Top of Entries provided

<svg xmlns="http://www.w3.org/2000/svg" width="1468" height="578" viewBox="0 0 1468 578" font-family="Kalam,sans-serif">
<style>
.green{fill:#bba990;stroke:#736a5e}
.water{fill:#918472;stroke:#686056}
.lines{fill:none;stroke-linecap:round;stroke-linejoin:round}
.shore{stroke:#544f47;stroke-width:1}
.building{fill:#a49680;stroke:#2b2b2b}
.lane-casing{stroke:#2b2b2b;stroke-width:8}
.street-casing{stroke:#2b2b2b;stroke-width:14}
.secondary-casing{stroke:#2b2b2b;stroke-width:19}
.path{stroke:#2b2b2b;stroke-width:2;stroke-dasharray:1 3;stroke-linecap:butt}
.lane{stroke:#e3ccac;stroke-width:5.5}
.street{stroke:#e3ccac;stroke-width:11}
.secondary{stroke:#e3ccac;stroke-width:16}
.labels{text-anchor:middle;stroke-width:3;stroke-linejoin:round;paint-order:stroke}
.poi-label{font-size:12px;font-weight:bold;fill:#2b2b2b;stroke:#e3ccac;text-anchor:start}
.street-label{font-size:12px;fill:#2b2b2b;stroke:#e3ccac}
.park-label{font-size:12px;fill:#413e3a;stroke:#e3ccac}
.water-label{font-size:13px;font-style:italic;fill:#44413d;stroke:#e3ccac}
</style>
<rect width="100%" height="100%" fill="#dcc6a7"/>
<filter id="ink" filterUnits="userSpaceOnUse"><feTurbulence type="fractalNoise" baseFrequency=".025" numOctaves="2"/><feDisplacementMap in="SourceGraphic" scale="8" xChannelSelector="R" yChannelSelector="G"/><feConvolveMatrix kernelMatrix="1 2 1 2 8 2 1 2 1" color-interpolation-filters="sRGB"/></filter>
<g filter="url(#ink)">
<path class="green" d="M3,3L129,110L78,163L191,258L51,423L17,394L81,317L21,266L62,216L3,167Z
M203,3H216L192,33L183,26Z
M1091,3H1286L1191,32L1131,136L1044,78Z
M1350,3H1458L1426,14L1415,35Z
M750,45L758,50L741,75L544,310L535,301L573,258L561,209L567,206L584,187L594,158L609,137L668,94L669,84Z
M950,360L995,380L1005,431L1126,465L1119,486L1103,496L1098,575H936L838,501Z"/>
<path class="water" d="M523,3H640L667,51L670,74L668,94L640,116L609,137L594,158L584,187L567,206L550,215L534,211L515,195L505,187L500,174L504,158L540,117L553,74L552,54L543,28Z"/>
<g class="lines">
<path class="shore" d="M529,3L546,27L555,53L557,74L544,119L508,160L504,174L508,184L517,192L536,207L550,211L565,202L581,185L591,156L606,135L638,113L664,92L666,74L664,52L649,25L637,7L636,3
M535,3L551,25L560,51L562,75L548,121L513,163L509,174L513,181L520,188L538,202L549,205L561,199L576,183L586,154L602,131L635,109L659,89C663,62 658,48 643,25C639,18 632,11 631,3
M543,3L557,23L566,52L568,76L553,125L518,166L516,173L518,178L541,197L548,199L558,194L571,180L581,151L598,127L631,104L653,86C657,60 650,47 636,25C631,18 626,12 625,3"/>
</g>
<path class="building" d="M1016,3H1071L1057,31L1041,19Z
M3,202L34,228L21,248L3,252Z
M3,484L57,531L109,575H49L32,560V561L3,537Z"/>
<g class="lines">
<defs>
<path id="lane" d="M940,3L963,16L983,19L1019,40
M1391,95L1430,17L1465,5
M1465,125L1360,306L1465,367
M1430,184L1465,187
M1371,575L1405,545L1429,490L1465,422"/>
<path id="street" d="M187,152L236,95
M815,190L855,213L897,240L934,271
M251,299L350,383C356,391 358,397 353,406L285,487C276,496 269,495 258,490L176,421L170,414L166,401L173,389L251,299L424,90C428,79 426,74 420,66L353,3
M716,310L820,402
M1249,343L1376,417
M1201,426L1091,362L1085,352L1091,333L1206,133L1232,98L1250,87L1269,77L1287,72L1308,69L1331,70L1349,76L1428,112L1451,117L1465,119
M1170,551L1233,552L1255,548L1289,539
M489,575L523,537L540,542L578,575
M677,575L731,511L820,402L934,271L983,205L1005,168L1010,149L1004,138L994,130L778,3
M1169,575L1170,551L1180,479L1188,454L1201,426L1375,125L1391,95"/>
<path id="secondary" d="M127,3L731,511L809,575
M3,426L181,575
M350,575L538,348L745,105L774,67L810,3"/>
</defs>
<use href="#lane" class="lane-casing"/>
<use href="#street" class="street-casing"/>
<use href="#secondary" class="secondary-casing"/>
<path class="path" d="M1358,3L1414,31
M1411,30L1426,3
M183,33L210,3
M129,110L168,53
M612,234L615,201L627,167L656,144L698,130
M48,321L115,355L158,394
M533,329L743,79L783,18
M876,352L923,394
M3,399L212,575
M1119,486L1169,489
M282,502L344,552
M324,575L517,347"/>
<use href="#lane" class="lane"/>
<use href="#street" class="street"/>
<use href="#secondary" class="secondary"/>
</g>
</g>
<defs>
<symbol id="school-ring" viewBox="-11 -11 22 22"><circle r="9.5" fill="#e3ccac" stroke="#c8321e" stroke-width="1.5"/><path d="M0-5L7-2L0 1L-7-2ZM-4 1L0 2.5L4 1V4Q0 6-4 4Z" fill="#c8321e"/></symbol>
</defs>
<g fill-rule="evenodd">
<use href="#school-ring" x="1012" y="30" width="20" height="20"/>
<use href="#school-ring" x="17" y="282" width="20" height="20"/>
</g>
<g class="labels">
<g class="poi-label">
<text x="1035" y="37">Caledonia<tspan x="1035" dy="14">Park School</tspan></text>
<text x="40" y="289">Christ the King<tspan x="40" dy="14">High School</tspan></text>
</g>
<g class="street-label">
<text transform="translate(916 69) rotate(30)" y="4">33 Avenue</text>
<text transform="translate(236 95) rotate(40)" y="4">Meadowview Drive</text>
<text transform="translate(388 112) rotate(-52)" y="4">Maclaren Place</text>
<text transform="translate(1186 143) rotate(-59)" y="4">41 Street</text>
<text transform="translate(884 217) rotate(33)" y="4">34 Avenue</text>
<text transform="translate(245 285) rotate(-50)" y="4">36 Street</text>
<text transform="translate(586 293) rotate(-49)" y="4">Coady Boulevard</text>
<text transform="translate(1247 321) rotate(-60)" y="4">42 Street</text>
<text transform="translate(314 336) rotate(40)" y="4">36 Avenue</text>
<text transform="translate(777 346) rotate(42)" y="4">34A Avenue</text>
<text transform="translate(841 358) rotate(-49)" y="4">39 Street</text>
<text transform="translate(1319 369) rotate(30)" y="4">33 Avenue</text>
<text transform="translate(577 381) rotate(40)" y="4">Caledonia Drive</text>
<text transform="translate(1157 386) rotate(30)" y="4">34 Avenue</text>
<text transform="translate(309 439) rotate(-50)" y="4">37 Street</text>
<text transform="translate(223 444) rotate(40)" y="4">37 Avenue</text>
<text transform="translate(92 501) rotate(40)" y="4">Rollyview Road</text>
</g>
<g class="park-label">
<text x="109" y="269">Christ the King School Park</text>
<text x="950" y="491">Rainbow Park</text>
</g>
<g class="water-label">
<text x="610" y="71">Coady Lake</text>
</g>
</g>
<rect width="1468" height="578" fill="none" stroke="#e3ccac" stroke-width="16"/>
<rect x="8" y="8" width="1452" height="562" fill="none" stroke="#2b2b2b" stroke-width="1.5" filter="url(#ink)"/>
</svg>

Bottom of Entries provided

The problem
For every line above that has "linecap" in it, copy the line.

Exercise answer
.lines{fill:none;stroke-linecap:round;stroke-linejoin:round}
.path{stroke:#2b2b2b;stroke-width:2;stroke-dasharray:1 3;stroke-linecap:butt}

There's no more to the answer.